Quiet. Contentment. The throbbing in my frontal lobes drops down in volume.
With any great luck, I will be digging fencepost holes again today. Yesterday, only three were dug with posts placed and tamped back down. Three more were measured out and started. Not my most productive day. Motivation has been a difficult commodity to come by. I got out my oft read volume of Sylvia's Farm. I usually save it for my winter read, but I need it now. I need that reminder that it is all doable. Sylvia did it and she did it to a great extent alone and without a drivers license. At least, I have the truck. I can get to town if I must. I don't have any money once I get there, but what the hell... baby steps.
Come to think of it, almost all of the small, do it the hard way, farmers that I have read about had years when they wondered what the hell were they doing? Why were they beating themselves up like this? And then the miraculous happens and the land unfolds for them and shows all that is possible.

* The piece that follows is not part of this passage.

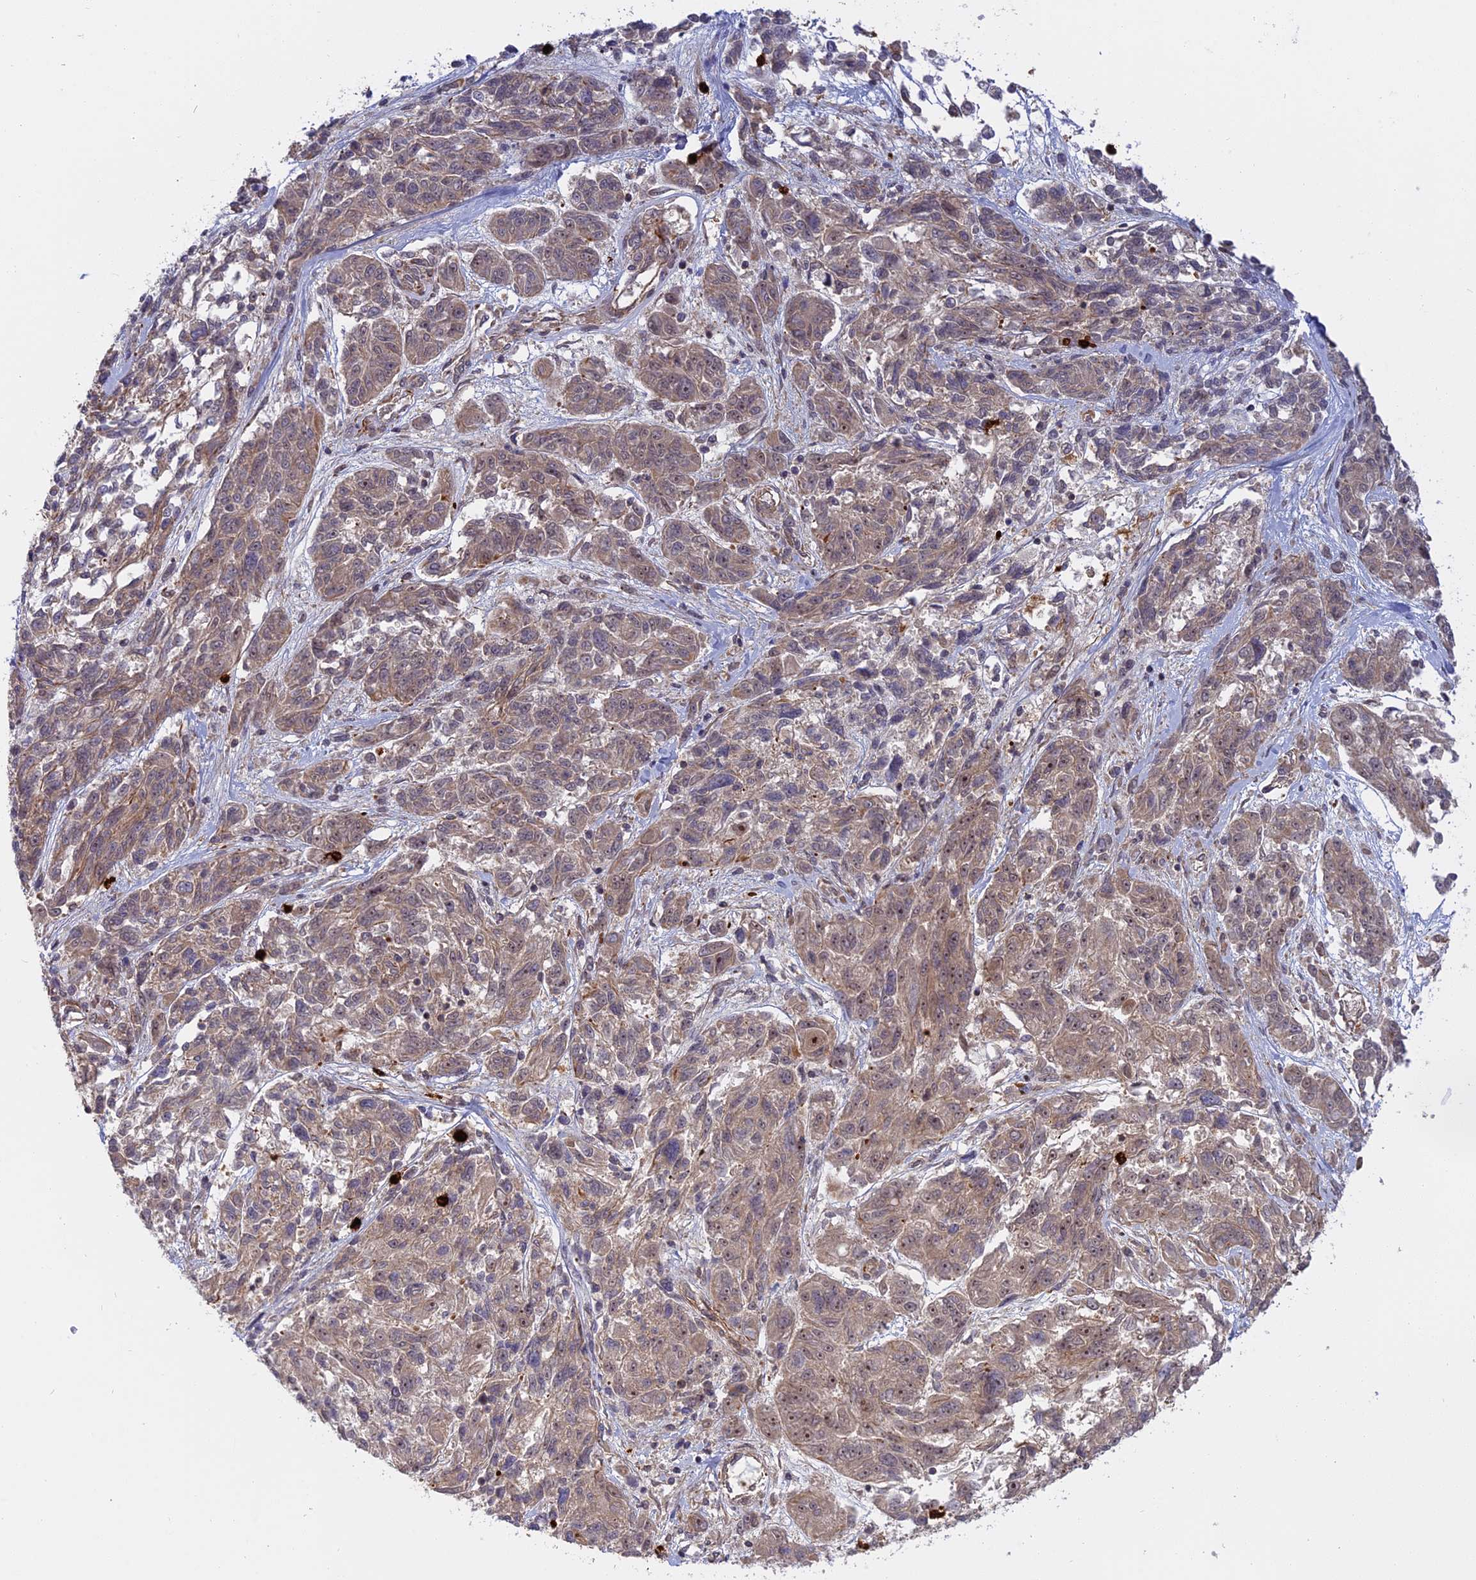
{"staining": {"intensity": "weak", "quantity": ">75%", "location": "cytoplasmic/membranous"}, "tissue": "melanoma", "cell_type": "Tumor cells", "image_type": "cancer", "snomed": [{"axis": "morphology", "description": "Malignant melanoma, NOS"}, {"axis": "topography", "description": "Skin"}], "caption": "Tumor cells reveal weak cytoplasmic/membranous positivity in approximately >75% of cells in melanoma.", "gene": "PHLDB3", "patient": {"sex": "male", "age": 53}}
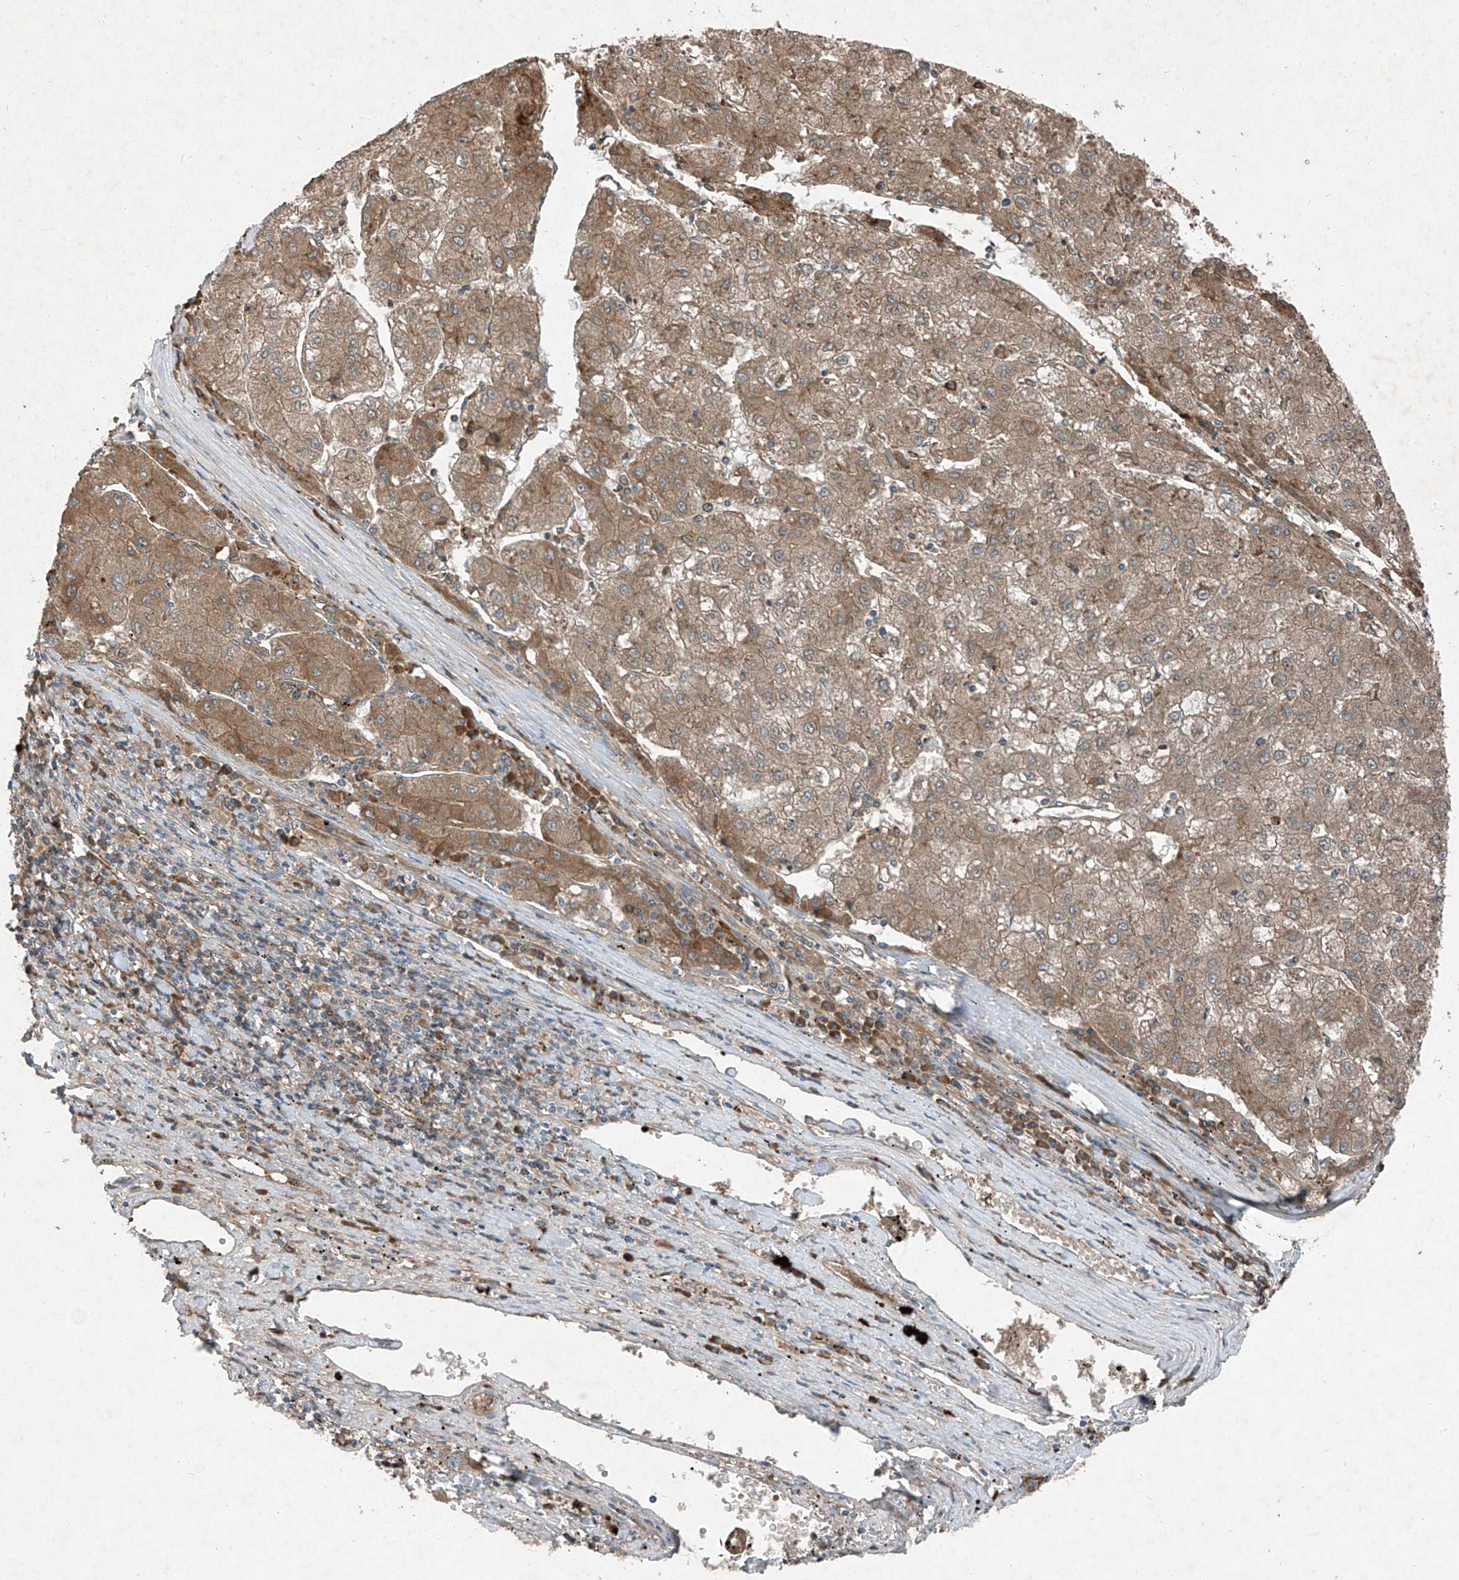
{"staining": {"intensity": "moderate", "quantity": ">75%", "location": "cytoplasmic/membranous"}, "tissue": "liver cancer", "cell_type": "Tumor cells", "image_type": "cancer", "snomed": [{"axis": "morphology", "description": "Carcinoma, Hepatocellular, NOS"}, {"axis": "topography", "description": "Liver"}], "caption": "This image demonstrates IHC staining of human hepatocellular carcinoma (liver), with medium moderate cytoplasmic/membranous positivity in about >75% of tumor cells.", "gene": "FOXRED2", "patient": {"sex": "male", "age": 72}}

Last night, I read about Sylvia cleaning out her barn and getting some manure out on some bad pasture. It wasn't much. Between what was delivered and what her sheep donated, the pasture was coming back. That speaks volumes to me. I keep moving the chicken tractor around and the grass is a subdued patchwork. It is especially evident after a rain. Rectangles of dark green with the lighter greens surrounding them. Several weeks ago, my good neighbor Dan brought down a scoop of composted cow manure. We spread it out on a bad spot in my own pasture. There have been several instances when I have gone down and visited. I squat down and watch the patch of new soil, waiting for it's inevitable burst of new life. Looking for the new green spears to erupt. So far.... nothing. But it did motivate me to get started with my manure tea project. The 55 gallon barrel has had a hole cut in the top. To get the hole exactly the way I wanted it, I inverted a plastic bucket and drew around it's rim. Then drew a second line about a quarter of an inch inside the first circle, then cut out on the inside circle. This way the bucket can sit in the hole without falling through. Then I drilled a bunch of holes in the bucket. After that I filled the barrel almost full with water. Filled the bucket with manure. Then set the bucket down in the barrel hole. Finished filling the barrel with water by spraying the water over the manure. It is basically a giant tea infuser. After the manure has soaked for awhile it is dumped into the compost pile. Then I add additional nutrients to the tea. Epsom salts will be added. Some fish emulsion. Kelp if I can find it. Lime as well. Can't forget the molasses. Then the tea will get sprayed over the soil. Well, it would if I had a sprayer. I do not. I will take an old coffee can and punch some holes and make it into a watering can. Doing it as a ridiculously small job still gets more done then not doing anything at all
When I have all 55 gallons of the tea distributed, then we start again. It will be a break from digging post holes. It's all good.